Everything comes from an understanding that you are a gift in my life
– whoever you are, whatever our differences.”
He was an American singer-songwriter, actor, activist and humanitarian, whose greatest commercial success was as a solo singer, starting in the 1970s.
Henry John Deutschendor, Jr., or as he is famously known, John Denver, was born on December 31, 1943 in Roswell, New Mexico.
Denver began his music career in folk music groups in the late 1960s. By 1969, he abandoned the music group life to pursue a solo career and released his first album for RCA Records: Rhymes & Reasons. Two years prior, Denver had made a self-produced demo recording of some of the songs he played at his concerts. He included in the demo a song he had written called “Babe I Hate to Go”, later renamed “Leaving on a Jet Plane”.
John Denver’s rise to stardom coincided during a bleak time in American life. The Vietnam war was ragging, and young people throughout the states were protesting the war. His music about life, love and the beauty of nature was a welcome respite from the violent war images on the evening news.
By the mid 1970s he was firmly established as America’s best-selling performer. He recorded and released over 300 songs, which about 200 he composed.
John Denver was not only a talented artist, he also had ecologic interest. He was one of the first entertainers to bring awareness to environmental issues. In his epic 1975 song “Calypso,” which is an ode to the exploration ship and team of environmental activist Jacques Cousteau, he donated all the revenue from the song to Jacques Cousteau’s Nonprofit Organization. He also campaigned against the whaling industry and worked with President Jimmy Carter to combat hunger in Africa.

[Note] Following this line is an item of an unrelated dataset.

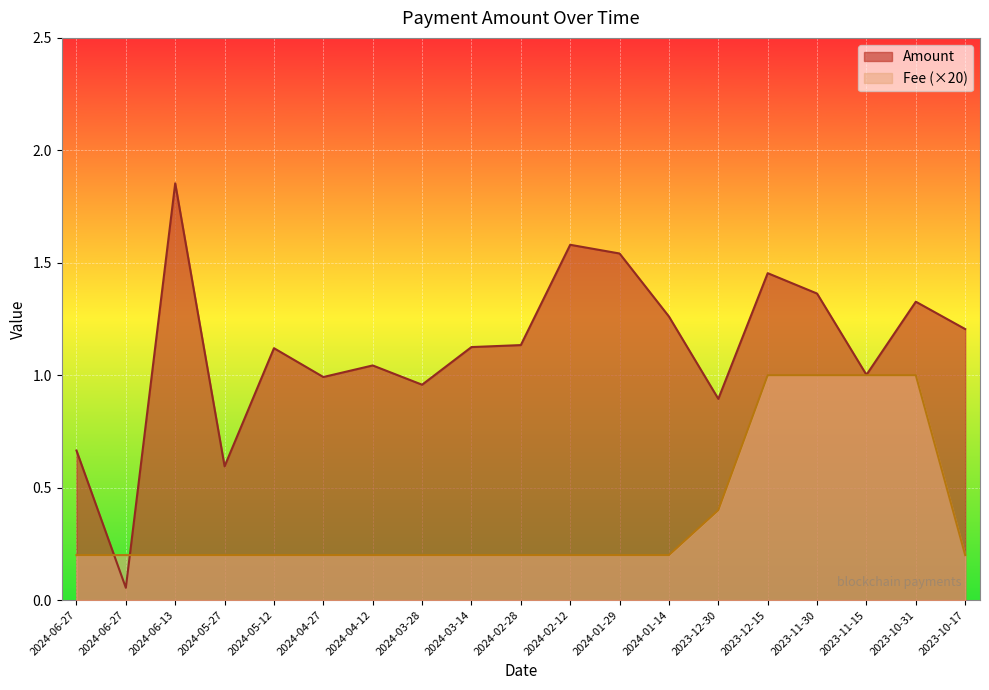

What is the spread (max minus min) of values at 2024-05-12?

0.9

He was also an avid pilot with over 2,700 hours of flying experience. Due to his love of flying, he was attracted to NASA and became dedicated to America’s work in outer space. He conscientiously worked to help bring into being the “Citizens in Space” program. In 1985, Denver passed NASA’s rigorous physical exam and was in line for a space flight, a finalist for the first citizen’s trip on the Space Shuttle in 1986, but he was not chosen. After the Challenger disaster with teacher Christa McAuliffe aboard, Denver dedicated his song “Flying for Me” to all astronauts, and he continued to support NASA.
One of John Denver’s passions was flying and a friend once asked him if he ever feared of dying in a plane crash? Denver said that he never worries about crashing, but if it’s his time to go, he would want to go in his plane.
He was killed on October 12, 1997 when his experimental Rutan Long-EZ plane crashed into Monterey Bay near Pacific Grove, California. At the time of the crash his pilot license had been revoked due to previous DUIs. However, the autopsy showed there was no drugs or alcohol in his system.
John Denver represented America at its best. He was a wonderful artist and thanks to his beautiful music he will live in our hearts forever.